The president will have to hope that those who manage his image and strategy are on the same page with whatever his plans are for managing the political contexts of his economic policies and his  political plans in the longer term. Right now, there appears to be a fixation with knee jerk reactions to criticisms and comments that suggest that the post-Ondo elections statement was a glitch. By any standards, the recent critique of the administration's fiscal and monetary policies by the former Governor of the Central Bank and now Emir of Kano, Muhammadu Sanusi II is significant in a number of areas. First, it is informed and frank, in the tradition of a man who had dared more hostile adversaries and has the scars to show for it. Second, it says a lot about relations between the Emir and the President, two people who have more than a shared history of being on the receiving end of power and of the struggles to end the Jonathan administration, that such comprehensive indictment of some practices and policies of an administration managing an economy in deep recession has to be made in public. The Emir is not an ordinary citizen with knowledge, experience and courage who has no access to power. He occupies a very sensitive position with a tradition of being seen, not heard. He obviously feels it is more important to say what is wrong publicly than tolerate it behind a turban and a tradition he breached under Jonathan, and now does under Buhari. Three, Emir Sanusi would expect that he will be taken up by the President's men, and this is likely to caution that what he said about the economy and its management would have benefitted from his ability and willingness to defend them. A long and bruising engagement with the Emir will do a lot of damage to an administration already neck-deep in criticisms over its performance, even if many are undeserved.
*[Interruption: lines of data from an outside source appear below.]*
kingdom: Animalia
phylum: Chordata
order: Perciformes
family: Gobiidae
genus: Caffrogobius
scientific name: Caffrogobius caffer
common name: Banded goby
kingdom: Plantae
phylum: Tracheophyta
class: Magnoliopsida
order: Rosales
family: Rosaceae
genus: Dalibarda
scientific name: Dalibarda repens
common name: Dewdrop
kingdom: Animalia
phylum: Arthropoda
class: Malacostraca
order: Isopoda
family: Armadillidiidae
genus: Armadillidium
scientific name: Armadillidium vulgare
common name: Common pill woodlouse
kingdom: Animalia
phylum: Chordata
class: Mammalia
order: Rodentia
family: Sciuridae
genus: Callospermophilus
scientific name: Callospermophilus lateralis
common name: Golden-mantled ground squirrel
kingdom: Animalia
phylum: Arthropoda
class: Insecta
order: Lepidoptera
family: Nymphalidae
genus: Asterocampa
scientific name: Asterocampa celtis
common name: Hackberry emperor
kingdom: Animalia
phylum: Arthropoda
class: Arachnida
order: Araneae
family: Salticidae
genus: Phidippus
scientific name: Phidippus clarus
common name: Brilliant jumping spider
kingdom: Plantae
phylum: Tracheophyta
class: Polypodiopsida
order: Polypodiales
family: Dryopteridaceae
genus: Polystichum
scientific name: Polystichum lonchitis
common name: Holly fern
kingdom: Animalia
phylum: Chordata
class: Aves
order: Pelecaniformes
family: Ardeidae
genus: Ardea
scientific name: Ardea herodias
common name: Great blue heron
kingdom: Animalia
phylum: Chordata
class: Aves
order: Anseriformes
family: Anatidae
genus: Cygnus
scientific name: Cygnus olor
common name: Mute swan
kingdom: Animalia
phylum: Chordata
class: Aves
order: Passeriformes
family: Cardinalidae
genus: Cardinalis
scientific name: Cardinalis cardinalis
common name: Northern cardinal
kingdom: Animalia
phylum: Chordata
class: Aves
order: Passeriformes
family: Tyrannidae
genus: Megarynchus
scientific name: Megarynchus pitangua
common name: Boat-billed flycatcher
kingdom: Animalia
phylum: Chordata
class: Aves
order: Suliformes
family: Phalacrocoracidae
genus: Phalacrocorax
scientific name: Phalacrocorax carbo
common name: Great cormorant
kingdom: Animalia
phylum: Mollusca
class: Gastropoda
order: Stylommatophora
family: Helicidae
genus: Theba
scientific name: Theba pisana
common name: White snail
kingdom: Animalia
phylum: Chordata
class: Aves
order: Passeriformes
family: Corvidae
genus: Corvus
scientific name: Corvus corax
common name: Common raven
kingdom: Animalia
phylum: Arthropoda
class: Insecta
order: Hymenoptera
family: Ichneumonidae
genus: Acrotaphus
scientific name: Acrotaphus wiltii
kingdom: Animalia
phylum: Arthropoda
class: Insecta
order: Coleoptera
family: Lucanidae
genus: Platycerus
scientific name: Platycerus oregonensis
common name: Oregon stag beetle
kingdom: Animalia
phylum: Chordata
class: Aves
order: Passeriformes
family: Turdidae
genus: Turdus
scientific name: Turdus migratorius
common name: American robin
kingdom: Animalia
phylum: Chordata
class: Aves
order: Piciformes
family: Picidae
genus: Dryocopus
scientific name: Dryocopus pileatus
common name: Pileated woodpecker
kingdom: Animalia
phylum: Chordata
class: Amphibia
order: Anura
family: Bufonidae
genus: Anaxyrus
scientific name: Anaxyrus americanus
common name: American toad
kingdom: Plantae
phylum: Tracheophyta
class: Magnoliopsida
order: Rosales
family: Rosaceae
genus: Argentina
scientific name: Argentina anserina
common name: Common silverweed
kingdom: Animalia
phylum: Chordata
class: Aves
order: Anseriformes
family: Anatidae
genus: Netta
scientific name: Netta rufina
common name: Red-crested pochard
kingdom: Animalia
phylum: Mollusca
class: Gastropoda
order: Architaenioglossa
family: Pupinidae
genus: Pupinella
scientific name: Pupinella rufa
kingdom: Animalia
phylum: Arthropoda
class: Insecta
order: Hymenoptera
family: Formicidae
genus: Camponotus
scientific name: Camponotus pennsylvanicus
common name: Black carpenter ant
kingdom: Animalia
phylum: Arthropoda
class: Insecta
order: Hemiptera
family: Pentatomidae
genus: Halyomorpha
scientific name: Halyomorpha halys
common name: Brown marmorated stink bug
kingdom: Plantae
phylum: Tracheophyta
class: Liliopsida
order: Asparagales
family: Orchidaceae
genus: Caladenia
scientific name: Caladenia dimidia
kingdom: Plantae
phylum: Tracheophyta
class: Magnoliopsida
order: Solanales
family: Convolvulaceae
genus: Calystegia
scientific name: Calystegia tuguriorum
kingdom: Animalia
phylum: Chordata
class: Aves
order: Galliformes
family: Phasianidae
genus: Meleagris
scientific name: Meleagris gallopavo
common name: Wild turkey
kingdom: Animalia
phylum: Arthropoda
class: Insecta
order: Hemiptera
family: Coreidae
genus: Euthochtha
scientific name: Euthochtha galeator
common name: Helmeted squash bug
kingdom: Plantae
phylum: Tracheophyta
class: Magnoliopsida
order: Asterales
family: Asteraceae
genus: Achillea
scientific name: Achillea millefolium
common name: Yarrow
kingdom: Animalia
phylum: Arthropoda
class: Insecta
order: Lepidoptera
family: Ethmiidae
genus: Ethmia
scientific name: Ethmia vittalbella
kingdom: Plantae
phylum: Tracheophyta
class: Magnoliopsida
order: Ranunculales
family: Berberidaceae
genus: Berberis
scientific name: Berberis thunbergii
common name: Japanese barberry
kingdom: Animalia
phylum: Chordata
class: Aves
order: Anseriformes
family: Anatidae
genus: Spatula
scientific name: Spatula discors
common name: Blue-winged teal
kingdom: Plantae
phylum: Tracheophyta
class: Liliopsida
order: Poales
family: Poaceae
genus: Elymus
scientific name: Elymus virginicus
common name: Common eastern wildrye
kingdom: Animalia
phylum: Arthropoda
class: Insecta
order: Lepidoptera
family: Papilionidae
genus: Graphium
Initial responses to the Emir's critique suggest that it will be treated in the same manner other criticisms are: with a tweet or a paragraph or two more suited to the social media, condemning them as uninformed and mischievous. This will be deeply damaging and counter-productive. A studied response  by those with the capacities to understand the critique and the disposition to address, not the Emir, but the nation over them is what is needed at this stage. The same approach should be adopted in responding to the multiple sources of complaints and alarm being raised over the scale and projections of malnutrition and starvation among displaced populations in the north east. The global community and local groups have rendered invaluable humanitarian service to all victims of the Boko Haram insurgency, working with all Nigerian governments and sometimes going where these do not go. There will certainly be a few among the more than fifty organizations in the northeast who are in it for their pockets, but the vast majority of them represent genuine and valuable sources of relief and assistance to a desperate population. They see and speak in private about incompetence and corruption in a region facing one of the worst humanitarian disasters in the world today. They plan to stay, but they also need to be taken more seriously when they raise issues because major stresses between them and Nigerian authorities will seriously hamper more spending that will be contingent on greater levels of efficiency and transparency.